We have not employed protecting groups on nitrogen since that
could well lead to C-N insertion products.^14,15
At this point, we examined the effect of the aryne structure
on the yield of acridone. When silylaryl triflate 2b was employed
with benzoate 8b, the reaction was very sluggish, and only a
trace amount of the desired acridone product 9g was observed
by GC-MS analysis (entry 8). Aryne precursor 2d afforded
only a 27% yield of the product 9h, and this reaction had to be
run at 90 °C (entry 9). The reaction of aryne precursor 2e with
benzoate 8a afforded a 51% yield of two isomeric acridones,
9i and 9j, in a 1:1 ratio (entry 10). A 35% yield of acridone
product 9k was obtained when aryne precursor 2f was employed
(entry 11). These last two reactions also had to be run at 90 °C.
A plausible mechanism for these aminobenzoate reactions is
proposed in Scheme 5. The benzoate bearing an amino group
presumably first undergoes nucleophilic attack on the aryne
generated in situ from the silylaryl triflate. When R is a proton,
the actual nucleophile involved could be either the neutral amine
or the anionic intermediate D generated by hydrogen abstraction
from the amine by CsF. However, when the tertiary amine 8d
is employed, although no proton is available for abstraction,
this reaction still works well, suggesting that the neutral amine
itself is nucleophilic enough for this transformation. Therefore,
the reaction mechanism, which proceeds via intermediates F
and G, seems more likely, although we cannot rule out possible
anionic nucleophilic attack on the aryne, which proceeds via
intermediates D and E. Subsequent intramolecular cyclization
should afford the final acridone products.

▸ CHECK YOUR UNDERSTANDING
a - Write out the passage on acridone synthesis word for word from "We have not" to "run at 90 °C.".
b - Translate this sentence from the passage on acridone synthesis into Spanish: "Subsequent intramolecular cyclization should afford the final acridone products."
The lines after this point are separate material, unconnected to the passage on acridone synthesis.

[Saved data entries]
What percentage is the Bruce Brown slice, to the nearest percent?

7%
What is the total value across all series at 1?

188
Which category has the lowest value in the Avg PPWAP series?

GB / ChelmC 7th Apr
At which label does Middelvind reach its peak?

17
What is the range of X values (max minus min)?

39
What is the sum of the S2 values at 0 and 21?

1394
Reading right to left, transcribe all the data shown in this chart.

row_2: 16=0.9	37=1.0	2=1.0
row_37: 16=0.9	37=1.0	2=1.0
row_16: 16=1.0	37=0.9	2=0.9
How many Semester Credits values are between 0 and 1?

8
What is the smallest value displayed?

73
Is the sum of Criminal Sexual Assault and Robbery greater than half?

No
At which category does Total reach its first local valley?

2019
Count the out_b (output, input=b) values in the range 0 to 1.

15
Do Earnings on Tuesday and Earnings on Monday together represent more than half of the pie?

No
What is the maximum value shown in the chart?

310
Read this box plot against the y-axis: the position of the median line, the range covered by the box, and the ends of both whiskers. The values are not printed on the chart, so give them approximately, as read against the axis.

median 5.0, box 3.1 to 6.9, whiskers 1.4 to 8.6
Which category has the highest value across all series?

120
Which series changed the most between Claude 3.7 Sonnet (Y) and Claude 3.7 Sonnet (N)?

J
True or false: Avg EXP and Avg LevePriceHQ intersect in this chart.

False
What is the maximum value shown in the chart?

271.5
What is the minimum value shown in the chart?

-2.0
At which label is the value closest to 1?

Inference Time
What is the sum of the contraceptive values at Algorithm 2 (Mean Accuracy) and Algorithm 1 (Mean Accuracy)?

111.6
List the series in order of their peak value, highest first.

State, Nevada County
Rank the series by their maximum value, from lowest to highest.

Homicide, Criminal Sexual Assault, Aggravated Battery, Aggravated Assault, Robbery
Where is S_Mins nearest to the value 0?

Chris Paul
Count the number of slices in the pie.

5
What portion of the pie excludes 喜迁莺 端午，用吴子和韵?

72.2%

▸ RESPONSES TO THE EXERCISE
a -
We have not employed protecting groups on nitrogen since that
could well lead to C-N insertion products.^14,15
At this point, we examined the effect of the aryne structure
on the yield of acridone. When silylaryl triflate 2b was employed
with benzoate 8b, the reaction was very sluggish, and only a
trace amount of the desired acridone product 9g was observed
by GC-MS analysis (entry 8). Aryne precursor 2d afforded
only a 27% yield of the product 9h, and this reaction had to be
run at 90 °C (entry 9). The reaction of aryne precursor 2e with
benzoate 8a afforded a 51% yield of two isomeric acridones,
9i and 9j, in a 1:1 ratio (entry 10). A 35% yield of acridone
product 9k was obtained when aryne precursor 2f was employed
(entry 11). These last two reactions also had to be run at 90 °C.

b - La ciclación intramolecular posterior debería proporcionar los productos finales de acridona.